The work of Christ, according to the Baptist,was to take away the sin of the world and to baptize with the Holy Ghost. It is not possible for believers to think too much of the first part; but it is quite possible for them to think too little of the second. These are the two pillars of our faith. The atoning sacrifice was offered and completed on Calvary once for all; but the baptism of the Holy Ghost is ever going on. Our Saviour died to be the Atoner; He lives to be the Baptizer. And our Saviour lives and reigns to baptize us not occasionally, but permanently; not fitfully and uncertainly, but surely. Were this baptism fully realized, there would be a vast increase of holiness, power, and success in ministers and churches: of Christian unity and charity. What encouragement have we for expecting this baptism?
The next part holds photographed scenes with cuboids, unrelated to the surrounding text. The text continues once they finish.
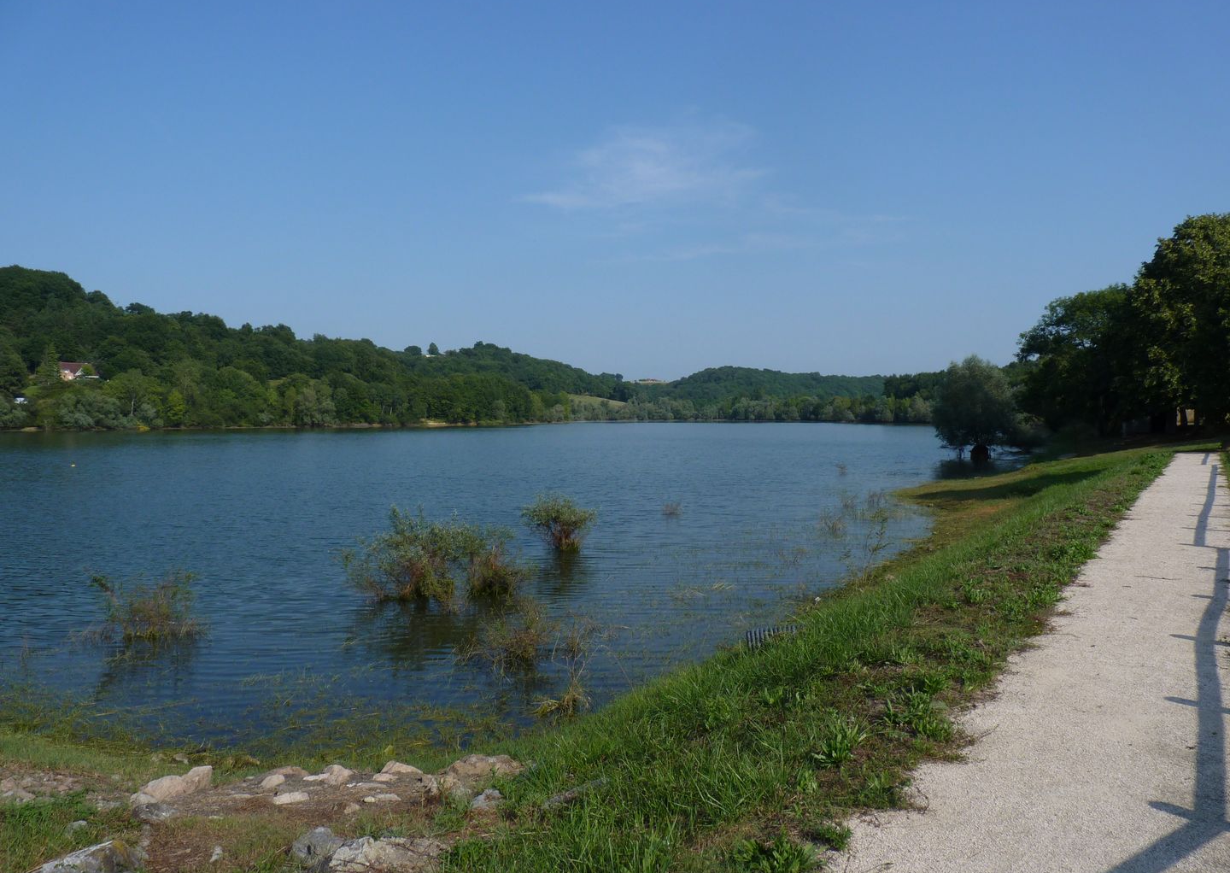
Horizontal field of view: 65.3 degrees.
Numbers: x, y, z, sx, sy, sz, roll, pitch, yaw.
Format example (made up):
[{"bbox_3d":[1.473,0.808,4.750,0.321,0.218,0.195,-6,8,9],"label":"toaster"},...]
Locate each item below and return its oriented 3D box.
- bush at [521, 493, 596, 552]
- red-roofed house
[{"bbox_3d":[-1.167,1.774,20.249,1.550,1.180,1.450,0,1,0],"label":"bush"},{"bbox_3d":[-157.051,-18.650,280.000,11.500,6.300,9.000,-1,1,-34],"label":"red-roofed house"}]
The announcement that Christ is as much Baptizer as Atoner, not the one without the other, or He would have laid the foundation and built nothing upon it. The atonement is the rock: the baptism builds the Church. So the gospels run up to the atonement, but the Acts start from the baptism. And so as the sinner seeks the one for salvation, so should the saint seek the other for service and testimony.

(C. Clemance, D. D.)

There are four baptisms mentioned in the Bible. The baptism of water, of repentance, of the Holy Ghost, and of fire. The baptism of water is the emblem of all, but that would be nothing without the baptism of repentance which it was intended to express; and the baptism of repentance will be unavailing for peace, holiness, heaven, unless it is accompanied by the baptism of the Holy Ghost, and that is never far separated from the baptism of fire. The four make one complete whole, and are the basis of the Christian life.